Uitspraak
RECHTBANK ROTTERDAM
1.De procedure
- de dagvaarding van 30 juni 2023, met producties 1 tot en met 10;
- de conclusie van antwoord.
Rechtbank Rotterdam
In deze zaak, die voor de Rechtbank Rotterdam is behandeld, vordert de man dat de vrouw haar medewerking verleent aan de verkoop en overdracht van hun gezamenlijk eigendom, een woning in Capelle aan den IJssel. De partijen, die een affectieve relatie hebben gehad en samen ouders zijn van een dochter, zijn na de beëindiging van hun relatie gezamenlijk eigenaar van de woning gebleven. De man stelt dat hij een nieuwe relatie heeft en elders een woning wil kopen, en dat de verkoop van de woning daarom dringend is. De vrouw verzet zich tegen de vordering en stelt dat de man geen spoedeisend belang heeft, omdat hij geen feiten heeft aangedragen die de noodzaak van een onmiddellijke voorziening onderbouwen.

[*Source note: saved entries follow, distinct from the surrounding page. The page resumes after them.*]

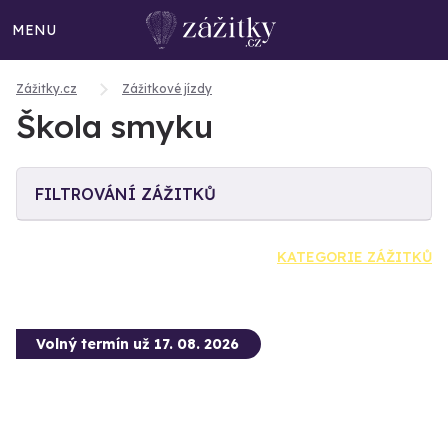
MENU
Zážitky.cz
Zážitkové jízdy
Škola smyku
FILTROVÁNÍ ZÁŽITKŮ
KATEGORIE ZÁŽITKŮ
Volný termín už 17. 08. 2026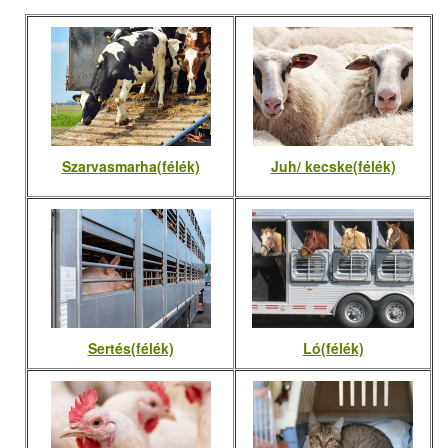
Szarvasmarha(félék)
Juh/ kecske(félék)
Sertés(félék)
Ló(félék)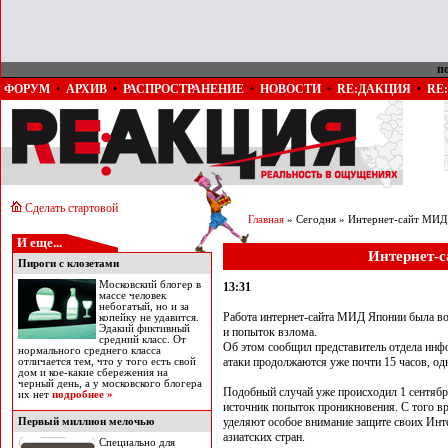
п
ФОРУМ
•
АРХИВ
•
РАСПРОСТРАНЕНИЕ
•
НОВОСТИ
•
RE:ДАКЦИЯ
•
RE
Сделать стартовой
Главная
» Сегодня » Интернет-сайт МИД
И еще...
Интернет-
Пироги с клозетами
Московский блогер в
13:31
массе человек
небогатый, но и за
Работа интернет-сайта МИД Японии была во 
копейку не удавится.
Эдакий фиктивный
и попыток взлома.
средний класс. От
Об этом сообщил представитель отдела инф
нормального среднего класса
атаки продолжаются уже почти 15 часов, од
отличается тем, что у того есть свой
дом и кое-какие сбережения на
черный день, а у московского блогера
Подобный случай уже происходил 1 сентября
их нет
подробнее »
источник попыток проникновения. С того в
уделяют особое внимание защите своих Интер
Первый миллион мелочью
азиатских стран.
Специально для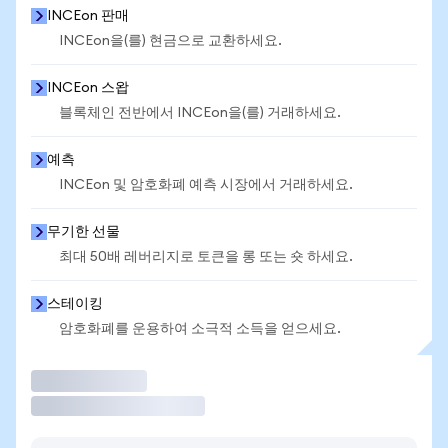
INCEon 판매
INCEon을(를) 현금으로 교환하세요.
INCEon 스왑
블록체인 전반에서 INCEon을(를) 거래하세요.
예측
INCEon 및 암호화폐 예측 시장에서 거래하세요.
무기한 선물
최대 50배 레버리지로 토큰을 롱 또는 숏 하세요.
스테이킹
암호화폐를 운용하여 소극적 소득을 얻으세요.
거래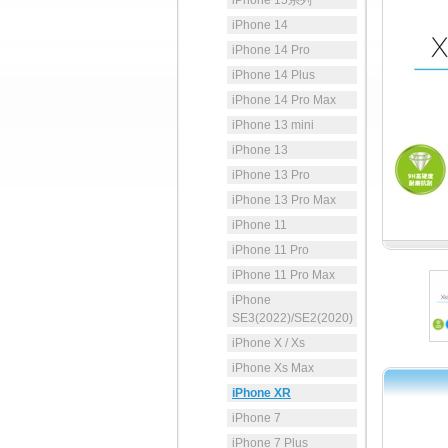
iPhone 15系列
iPhone 14
iPhone 14 Pro
iPhone 14 Plus
iPhone 14 Pro Max
iPhone 13 mini
iPhone 13
iPhone 13 Pro
iPhone 13 Pro Max
iPhone 11
iPhone 11 Pro
iPhone 11 Pro Max
iPhone
SE3(2022)/SE2(2020)
iPhone X / Xs
iPhone Xs Max
iPhone XR
iPhone 7
iPhone 7 Plus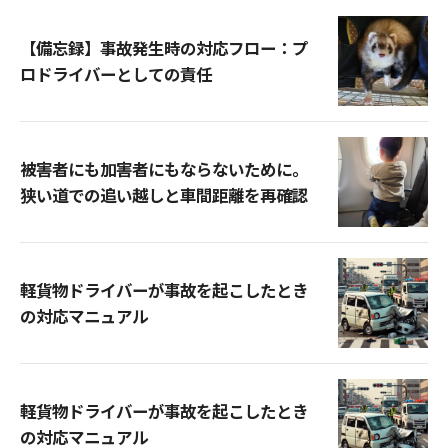
【備忘録】事故発生時の対応フロー：プ
ロドライバーとしての責任
被害者にも加害者にもならないために。
狭い道での追い越しと車間距離を再確認
軽貨物ドライバーが事故を起こしたとき
の対応マニュアル
軽貨物ドライバーが事故を起こしたとき
の対応マニュアル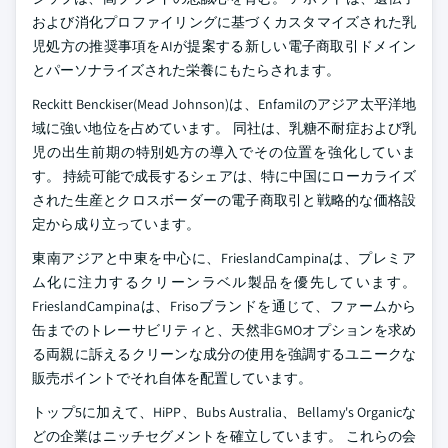
および消化プロファイリングに基づくカスタマイズされた乳
児処方の推奨事項をAIが提案する新しい電子商取引ドメイン
とパーソナライズされた栄養にもたらされます。
Reckitt Benckiser(Mead Johnson)は、Enfamilのアジア太平洋地
域に強い地位を占めています。 同社は、乳糖不耐症および乳
児の出生前期の特別処方の導入でその位置を強化していま
す。 持続可能で成長するシェアは、特に中国にローカライズ
された生産とクロスボーダーの電子商取引と戦略的な価格設
定から成り立っています。
東南アジアと中東を中心に、FrieslandCampinaは、プレミア
ム化に注力するクリーンラベル製品を優先しています。
FrieslandCampinaは、Frisoブランドを通じて、ファームから
缶までのトレーサビリティと、天然非GMOオプションを求め
る両親に訴えるクリーンな成分の使用を強調するユニークな
販売ポイントでそれ自体を配置しています。
トップ5に加えて、HiPP、Bubs Australia、Bellamy's Organicな
どの企業はニッチセグメントを確立しています。 これらの会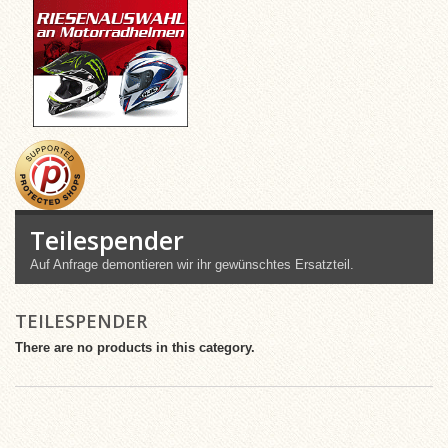
Teilespender
Auf Anfrage demontieren wir ihr gewünschtes Ersatzteil.
TEILESPENDER
There are no products in this category.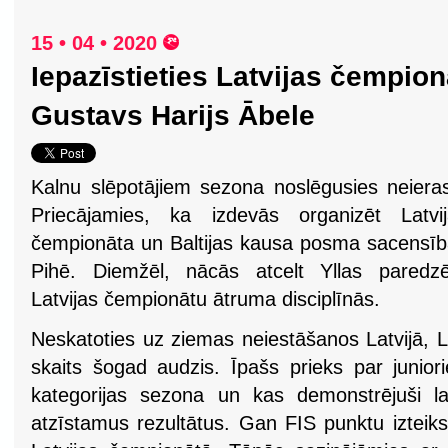
15 • 04 • 2020
Iepazīstieties Latvijas čempion
Gustavs Harijs Ābele
Kalnu slēpotājiem sezona noslēgusies neieras
Priecājamies, ka izdevās organizēt Latvij
čempionāta un Baltijas kausa posma sacensī
Pihē. Diemžēl, nācās atcelt Yllas paredzē
Latvijas čempionātu ātruma disciplīnās.
Neskatoties uz ziemas neiestāšanos Latvijā, L
skaits šogad audzis. Īpašs prieks par junior
kategorijas sezona un kas demonstrējuši l
atzīstamus rezultātus. Gan FIS punktu izteik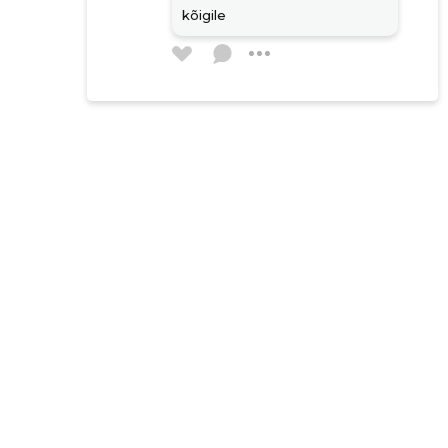
kõigile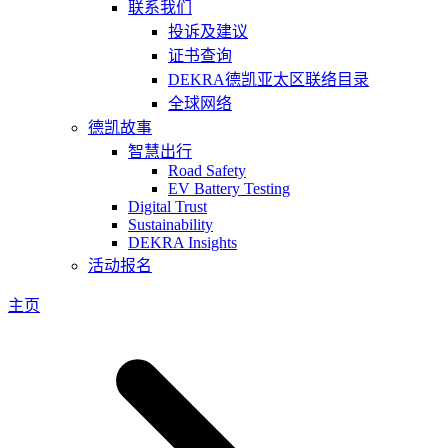
联系我们
投诉及建议
证书查询
DEKRA德凯亚太区联络目录
全球网络
德凯故事
智慧出行
Road Safety
EV Battery Testing
Digital Trust
Sustainability
DEKRA Insights
活动报名
主页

Tijdens de mondelinge behandeling op 17 juli 2023 is gebleken dat de man de vereiste spoedeisendheid niet heeft gemotiveerd in zijn dagvaarding. Hij heeft pas tijdens de zitting aangegeven dat de woning moet worden verkocht om verder te kunnen met zijn leven, maar deze stelling is niet feitelijk onderbouwd. De vrouw heeft daarentegen een zwaarwegend belang om in de woning te blijven wonen, zodat hun dochter haar middelbare schooltijd op dezelfde school kan afmaken. De voorzieningenrechter concludeert dat de man onvoldoende spoedeisend belang heeft aangetoond voor zijn vorderingen, waardoor deze worden afgewezen. Tevens wordt de proceskostencompensatie toegewezen, gezien de affectieve relatie tussen partijen.
Het vonnis is op 31 juli 2023 uitgesproken door mr. P. de Bruin.